İnsanlık âlemi medeniyetini adım adım gerçekleştirmişti.
Oysa Dünya’ya lâzım olan her şeyi Cenâbı Hak önceden yerleştirmişti.
Sonra Peygamberleri gönderdi.
Her bir Peygamberin eline mu’cizeler verdi.
Çiftçiliği Adem Aleyhisselâma öğretti.
Demiri Davut Aleyhisselâma,
Cinleri Süleyman Aleyhisselâma,
Tıbbı İsa Aleyhisselâma,
Terziliği İdris Aleyhisselâma,
Gemiciliği Nuh Aleyhisselâma,
Güneş ve ayı Peygamberimiz Resulü Ekrem’e (asm) musahhar etti.
İşte medeniyetler bu mu’cizeler üzerine kuruldu.
Bugünkü medeniyet geçmişin bir mirası haline geldi.
İnsanların ulaşımı ve haberleşmesi zirveye ulaştı.
Eski haller tarihte kaldı.
İşte Dünya, işte Türkiye...
“Babalarımızdan zenginiz” adı altında, 1970’li yıllarda bir kitap neşredilmişti Yeni Asya yayınlarında.
Özellikle son yüz yıl nelere şahit olmadı ki?
Rabbimiz sûre-i Rahmanda otuz bir defa:
“Rabbinizin nimetlerinden hangi birini inkâr edersiniz?” diye tekrar etmektedir.

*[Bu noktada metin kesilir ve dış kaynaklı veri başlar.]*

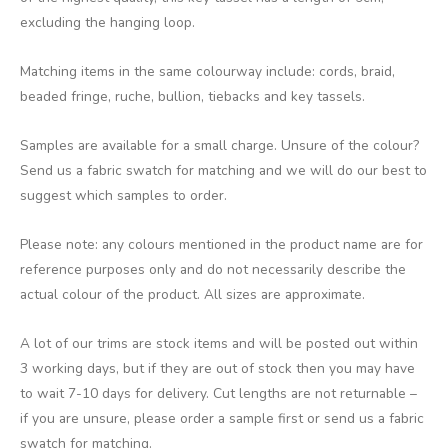
excluding the hanging loop.
Matching items in the same colourway include: cords, braid,
beaded fringe, ruche, bullion, tiebacks and key tassels.
Samples are available for a small charge. Unsure of the colour?
Send us a fabric swatch for matching and we will do our best to
suggest which samples to order.
Please note: any colours mentioned in the product name are for
reference purposes only and do not necessarily describe the
actual colour of the product. All sizes are approximate.
A lot of our trims are stock items and will be posted out within
3 working days, but if they are out of stock then you may have
to wait 7-10 days for delivery. Cut lengths are not returnable –
if you are unsure, please order a sample first or send us a fabric
swatch for matching.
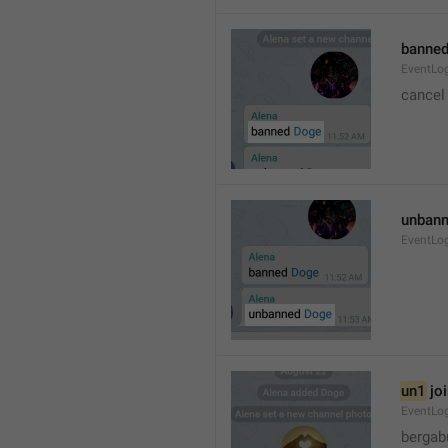
banned
EventLo
cancel
unbann
EventLo
un1
 jo
EventLo
bergab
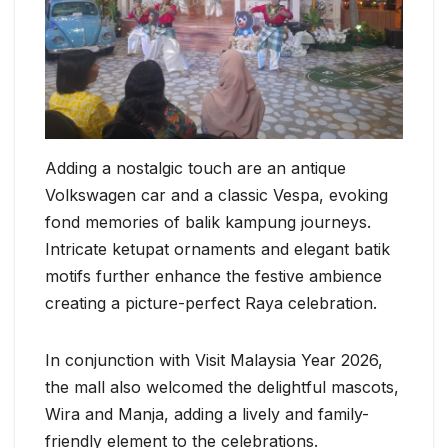
Adding a nostalgic touch are an antique
Volkswagen car and a classic Vespa, evoking
fond memories of balik kampung journeys.
Intricate ketupat ornaments and elegant batik
motifs further enhance the festive ambience
creating a picture-perfect Raya celebration.
In conjunction with Visit Malaysia Year 2026,
the mall also welcomed the delightful mascots,
Wira and Manja, adding a lively and family-
friendly element to the celebrations.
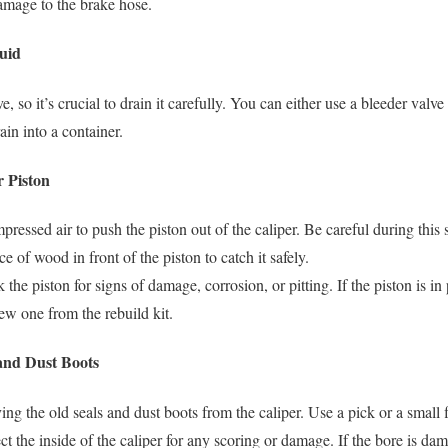
damage to the brake hose.
luid
ve, so it’s crucial to drain it carefully. You can either use a bleeder valv
ain into a container.
r Piston
pressed air to push the piston out of the caliper. Be careful during this 
ce of wood in front of the piston to catch it safely.
 the piston for signs of damage, corrosion, or pitting. If the piston is 
new one from the rebuild kit.
and Dust Boots
ng the old seals and dust boots from the caliper. Use a pick or a small 
ct the inside of the caliper for any scoring or damage. If the bore is da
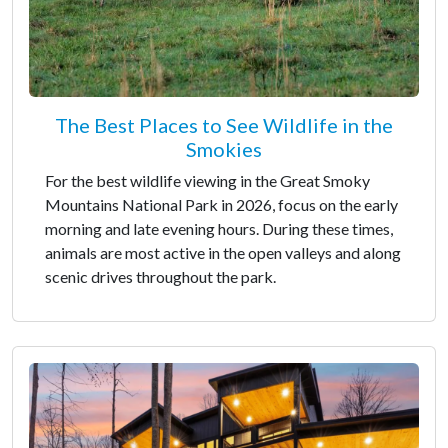
The Best Places to See Wildlife in the
Smokies
For the best wildlife viewing in the Great Smoky
Mountains National Park in 2026, focus on the early
morning and late evening hours. During these times,
animals are most active in the open valleys and along
scenic drives throughout the park.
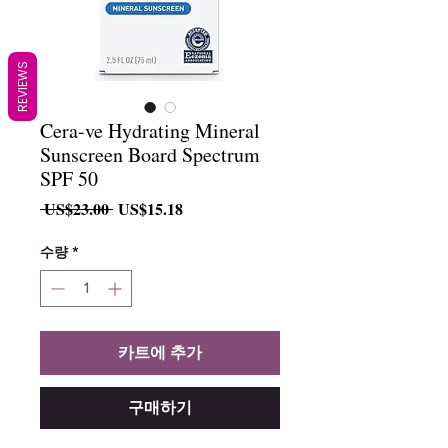
REVIEWS
Cera-ve Hydrating Mineral
Sunscreen Board Spectrum
SPF 50
일
할
 US$23.00 
US$15.18
반
인
가
가
수량
*
카트에 추가
구매하기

Ülkemiz Kurtuluş Savaşı’ndan sonra on küsûr milyon nüfusa sahipti.
Oysa son Osmanlı sınırların da kırk milyon insan yaşıyordu.
Şimdi yetmiş dokuz milyona ulaştık.
Çok cefalar ve musîbetler yaşadık.
İçimizden çıkan hainler yüzünden nice sıkıntılara maruz kaldık.
Yarım yüz yıl Cumhuriyet adı altında dikta rejimini soluduk.
Demokrasiye geçişte her on yılda ihtilâl ve muhtıralarla asabımız bozuldu.
Buna rağmen ülkemiz yine belli bir gelişmişlik seviyesine ulaştı.
Bu haller başımıza gelmese idi, Dünyanın zirve ülkelerinden olabilirdik.
Avrupa kâfir zalimleri ve Asya münafıklarının ittifakı ile İslâm âlemi ve ülkemiz sıkıntılardan kurtulamıyor.
Her çareye baş vuruluyor, her sıkıntıya karşı toplantılar yapılıyor.
Ama, musîbetler devam ediyor.
İşte Risale-i Nur, işte belâ ve musîbetler..
Çare; bu hakikatlere göre hareket etmektir.
Başka çare kalmamıştır.
Bu Anadolu’ya aynı rahmet Risale-i Nurdur.
Siyaset ve diplomatlık bu vazifeyi göremez.
Nurlar bu milletin öz malıdır.
Bu çareler yüz yıl öncesinden yüksek perdede Bediüzzaman’ın dilinden söylenmişti.
Değişen bir şey yok.
Çareler yine aynıdır.
Bu ejderhanın boynu ancak Risale-i Nurlar ile koparılabilir.
Çare tam Demokrasidir.
Ayak oyunlarına milletin tahammülü kalmamıştır.